Nunca puedo recordar con precisión cuando empezó a quererme, cuando se prometió redimirme o sostenerme para que no me precipite al abismo. Lo que sé que me quiso con esa pasión que ciertas mujeres ponen para asistir a los moribundos o aliviar las llagas de una herida profunda e incurable. Me quiso con esperanza, después con desesperación y por último con resignación, con esa desesperada resignación que domina a quien asiste a un moribundo, con esa certeza de que nada de lo que se haga impedirá el desenlace previsto.

La voz del dueño del bodegón interrumpe las escenas. Me recuerda que va a cerrar y que tengo que pagarle la consumición. Lo hago y salgo a la calle. Camino por la vereda despareja del barrio; casi al llegar a la cortada doblo a la derecha y entro a un patio donde hay restos de autos viejos, motores a la intemperie, una moto apoyada contra un árbol. Detrás del galpón hay un pasillo y al fondo hay una puerta de lata caída. Es mi casa. Me da lo mismo acá que en la casa de mi tía.

Hace calor y estoy cansado, pero yo  sé que aunque me tome otra botella de vino esta noche no voy a  dormir, otra vez dejaré pasar las horas tirado en la cama, escuchando los ladridos de los perros en la oscuridad y el croar de los sapos del zanjón que corre casi debajo de la puerta.
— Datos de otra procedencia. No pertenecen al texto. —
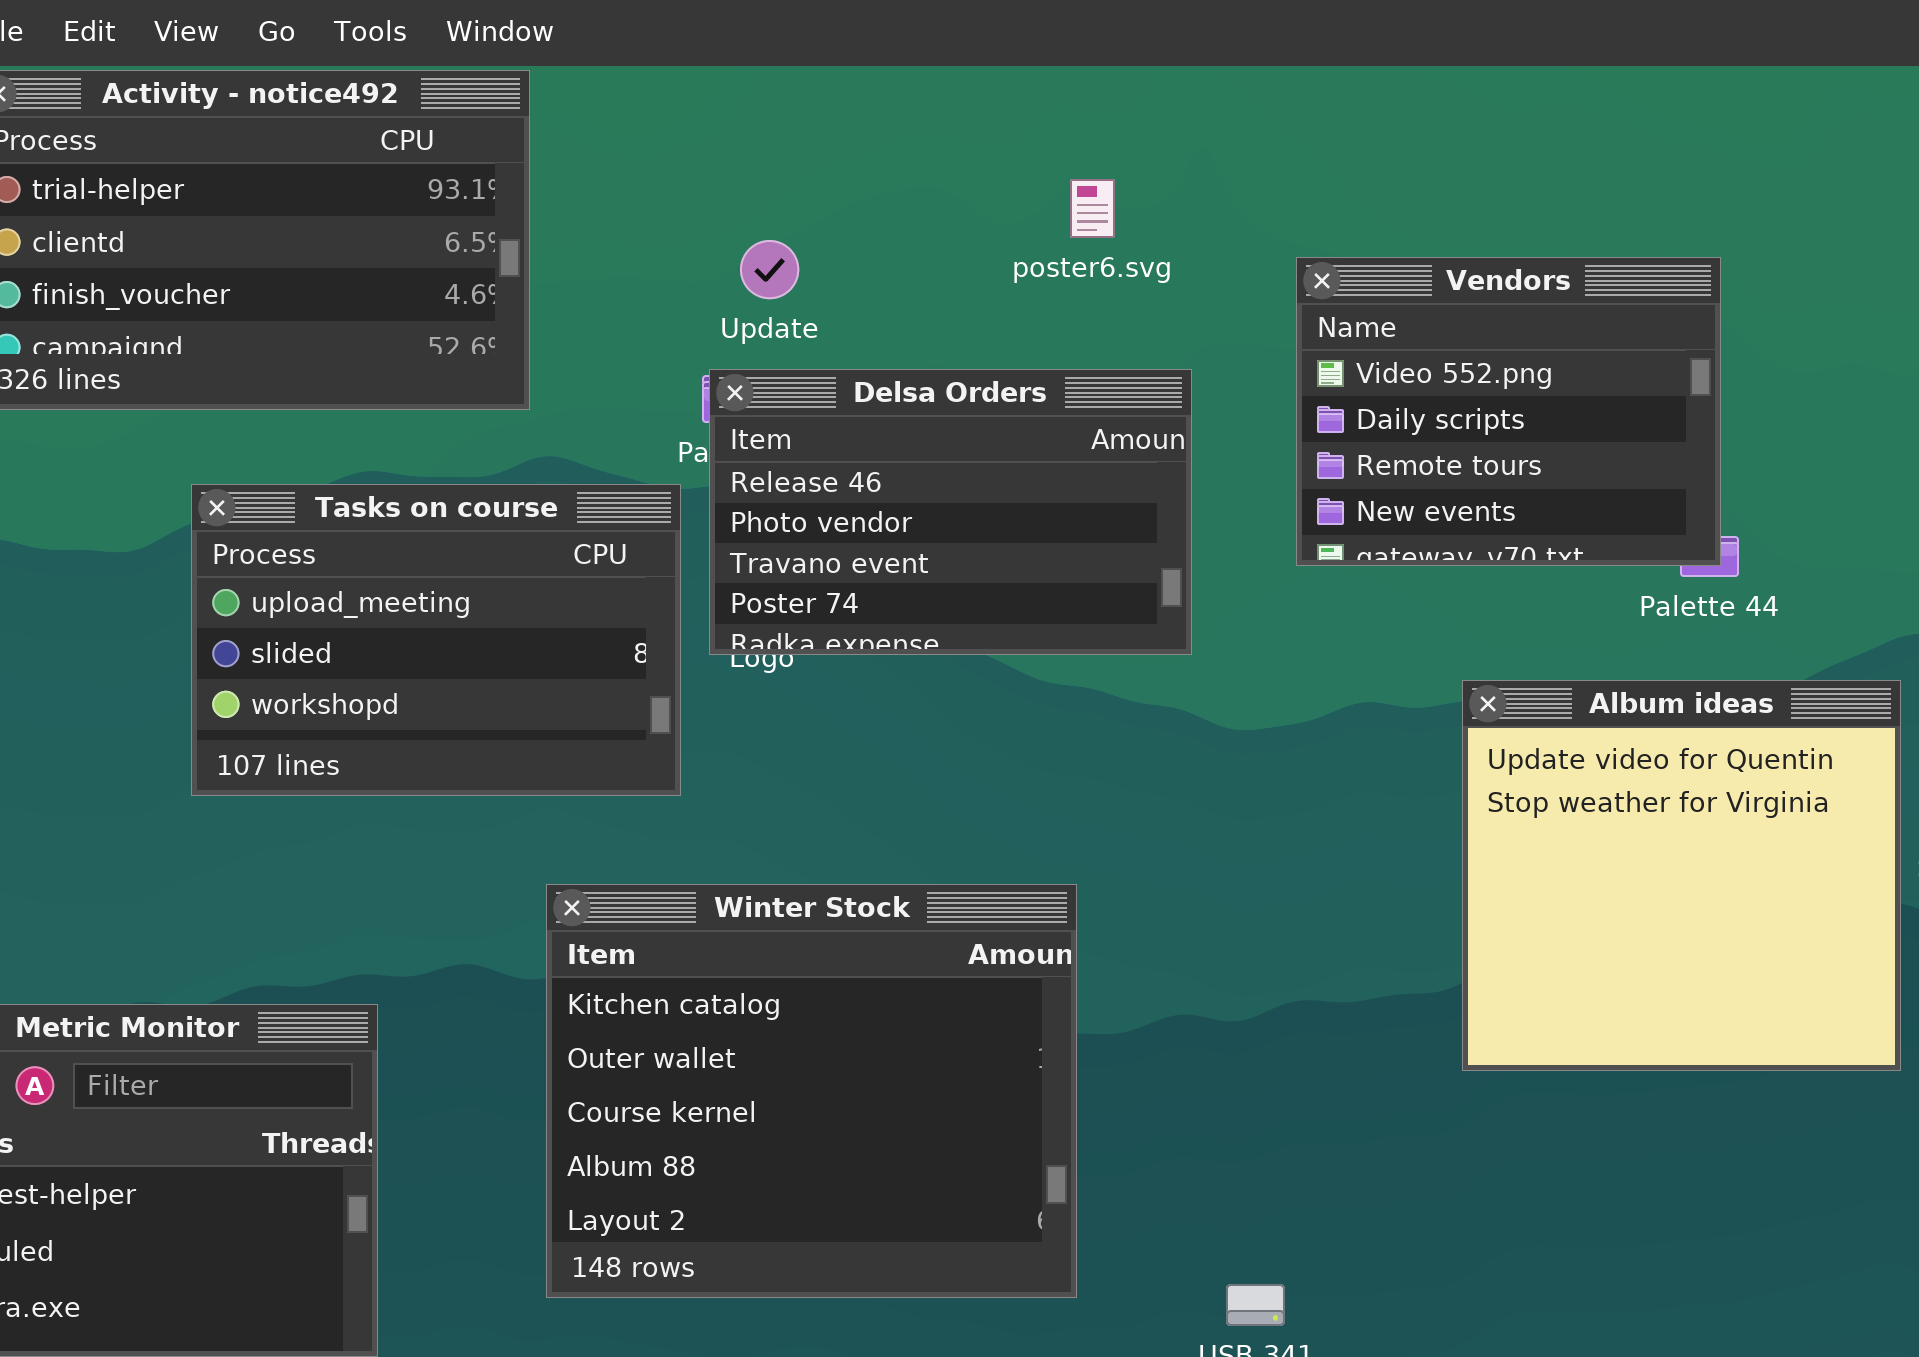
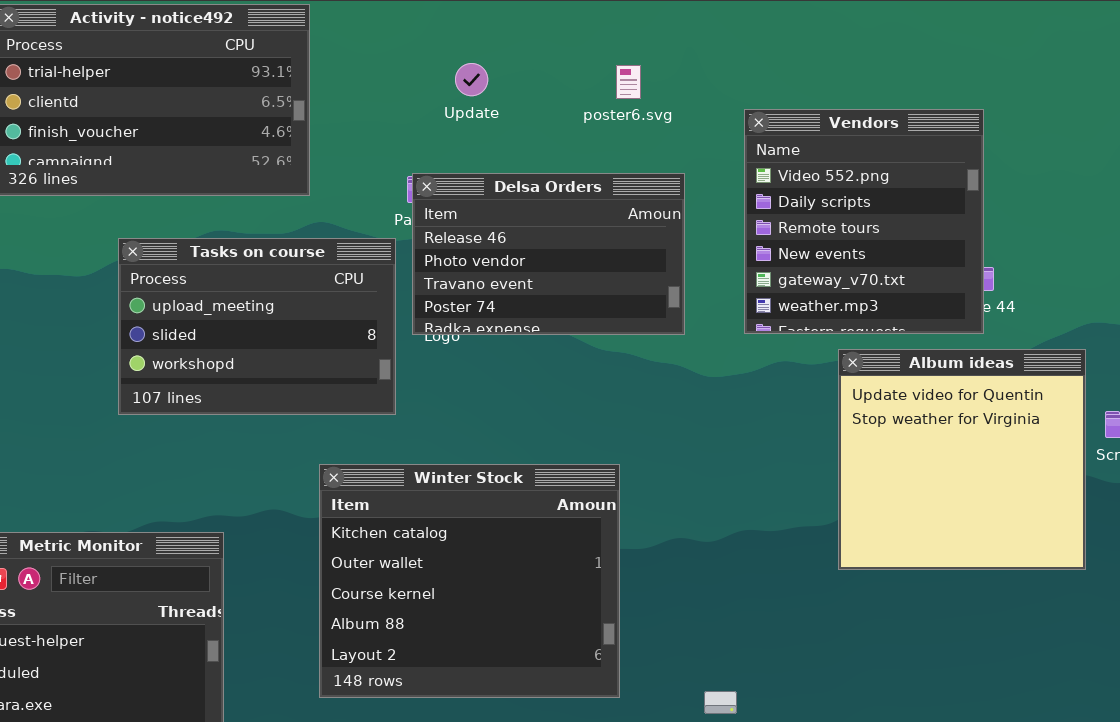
Update: [740,240,799,299] -> [455,63,488,96], moved
Vendors: [1296,257,1721,566] -> [744,109,984,334], resized

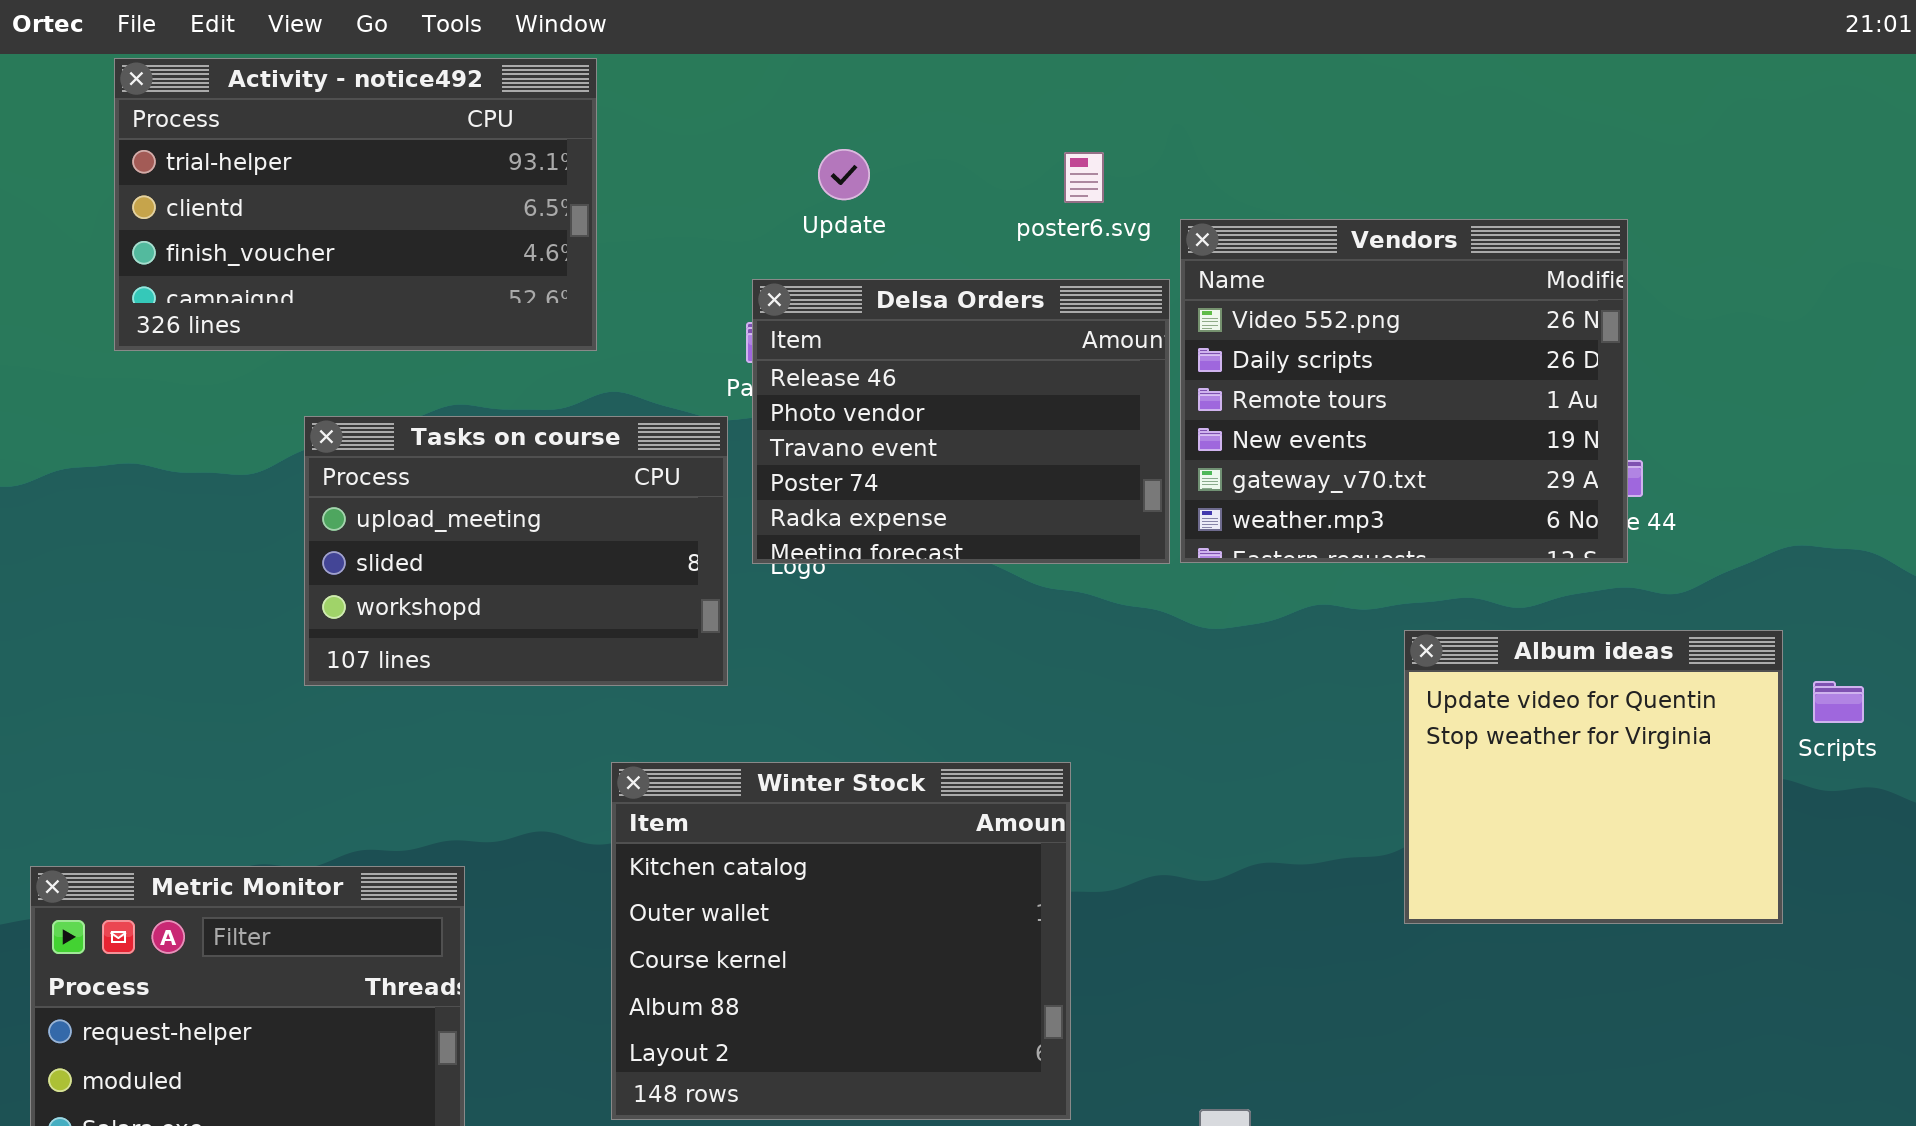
Vendors: [744,109,984,334] -> [1180,219,1628,563], resized
Delsa Orders: [412,173,685,335] -> [752,279,1170,564], resized
Album ideas: [838,349,1086,570] -> [1404,630,1783,924], resized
En mi cuarto no hay libros, no hay radio ni televisión, no hay nada que me pertenezca, que alguna vez me haya pertenecido. Es una pieza despojada, con dos camas estrechas, algo así como una cueva donde el bicho que ahora soy se refugia. Si alguna vez se presenta la muerte, algo que seguramente no demorará demasiado tiempo en llegar, la única persona que reconocerá la existencia de mi cuerpo será la harpía que me alquila el cuarto, una mujer que lo único que sabe de mi es que me emborracho casi todos los días y que algunas veces me demoro en pagarle la pensión.
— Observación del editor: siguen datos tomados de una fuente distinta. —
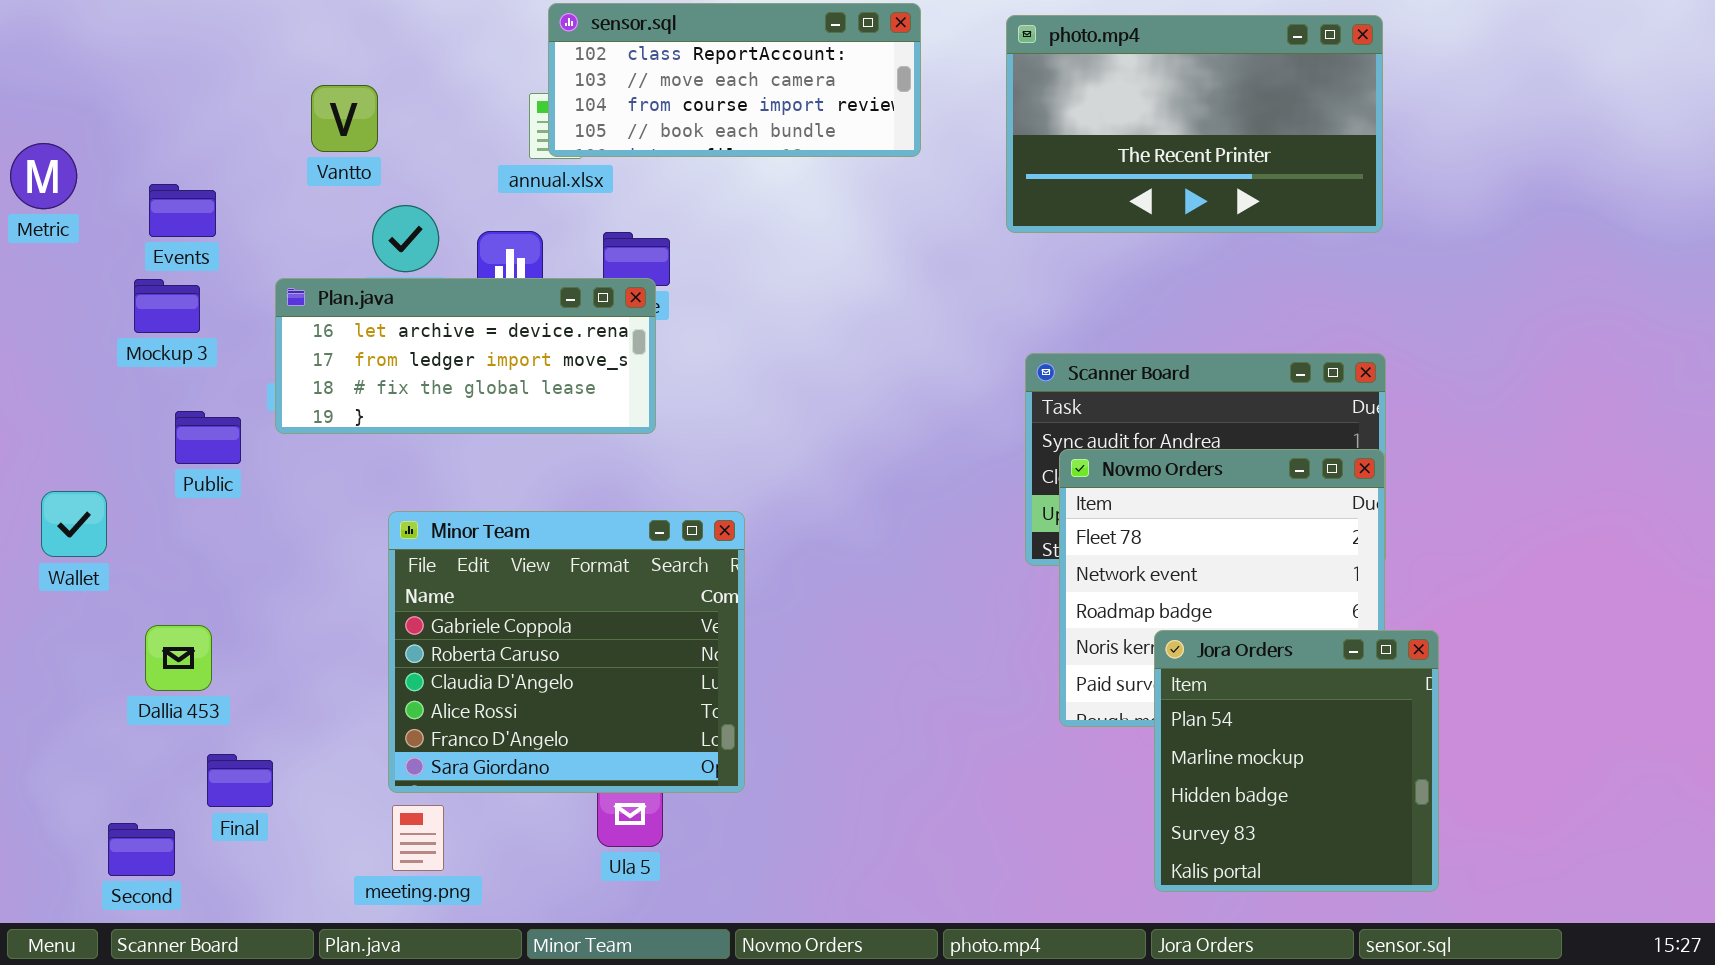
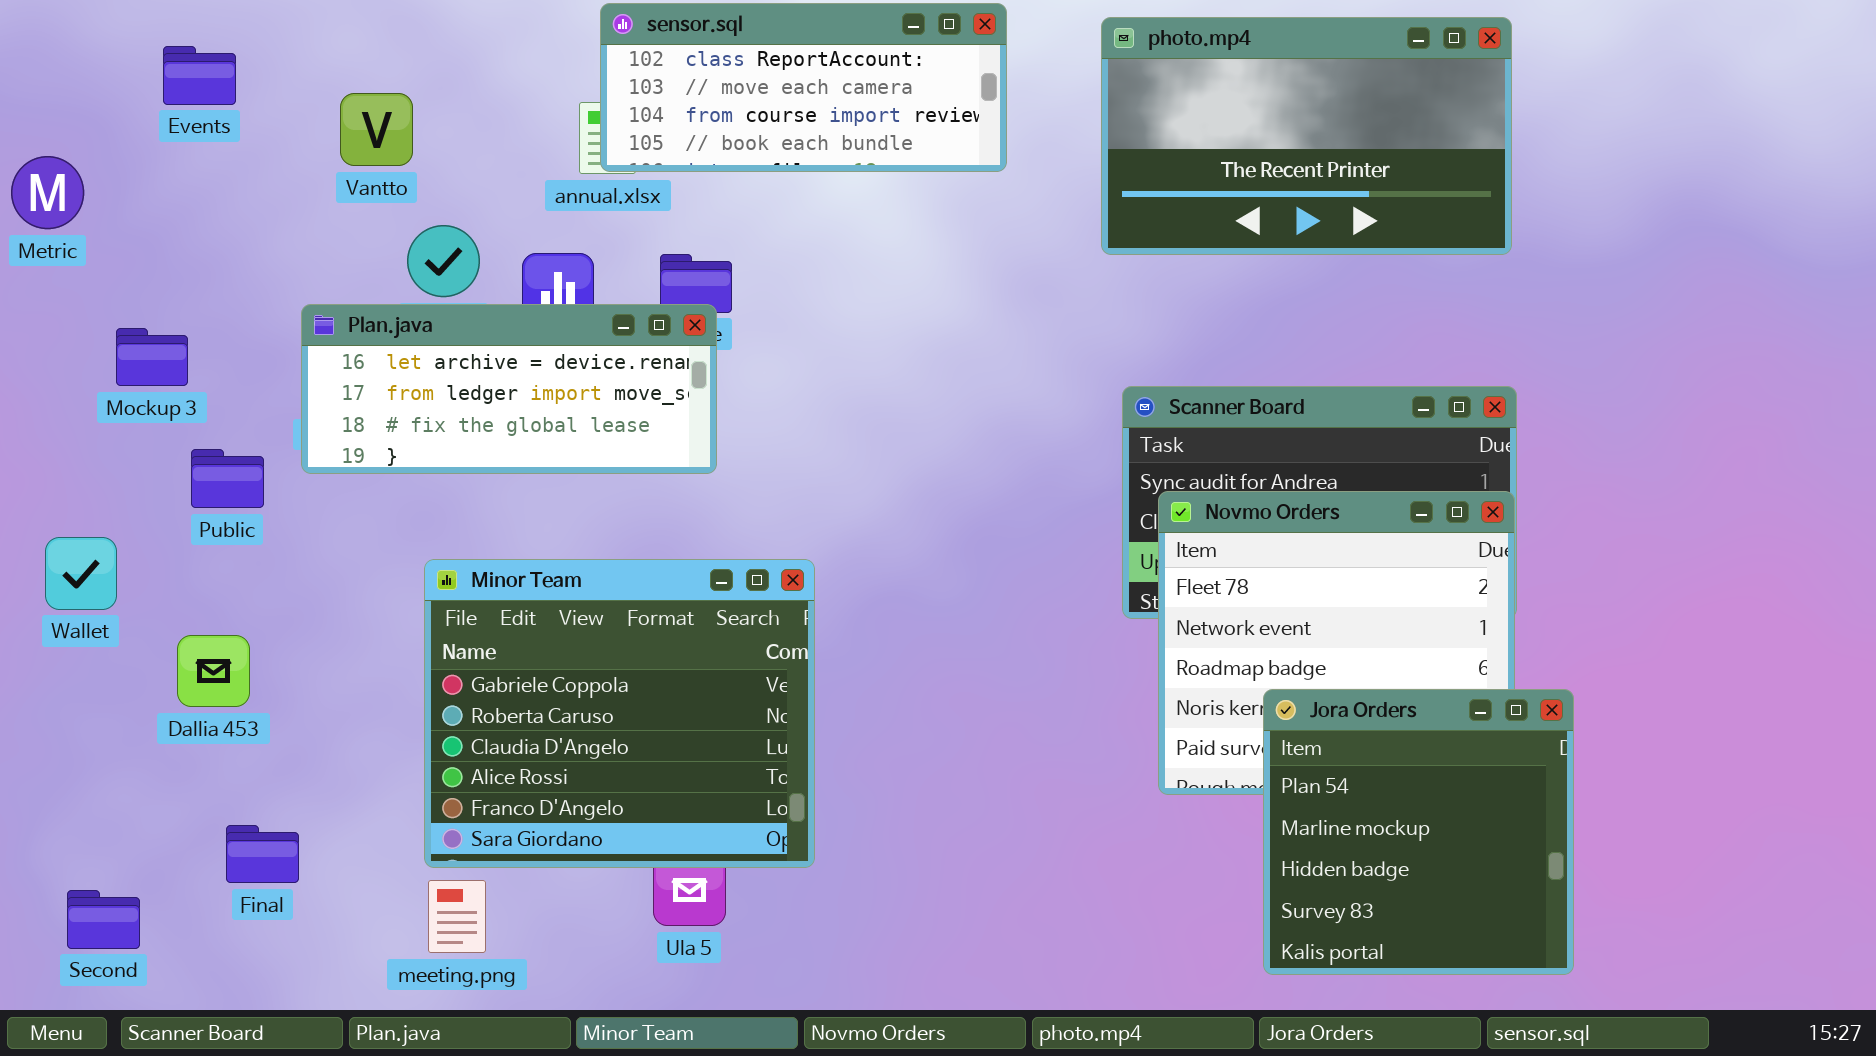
Events: [149,184,216,237] -> [163,46,236,105], moved
Mockup 3: [134,279,200,333] -> [116,328,188,386], moved
Dallia 453: [145,625,212,691] -> [177,635,250,707], moved
Second: [108,823,175,876] -> [67,890,140,949], moved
Es así. Voy a morir solo y nadie sabrá de mi muerte como nadie se acuerda de mi vida. Los que vengan a recoger mi cuerpo no tendrán mucho trabajo. Unos huesos cansados, dos o tres camisas, un par de pantalones y nada más. O, mejor dicho, nada más que les pueda interesar a ellos, porque seguramente nadie prestará atención al pañuelo celeste que está debajo de la almohada, ese pañuelo que ella olvidó la última noche que estuvimos juntos, la noche en que la ofendí para siempre y se retiró del cuarto con los ojos llenos de lágrimas.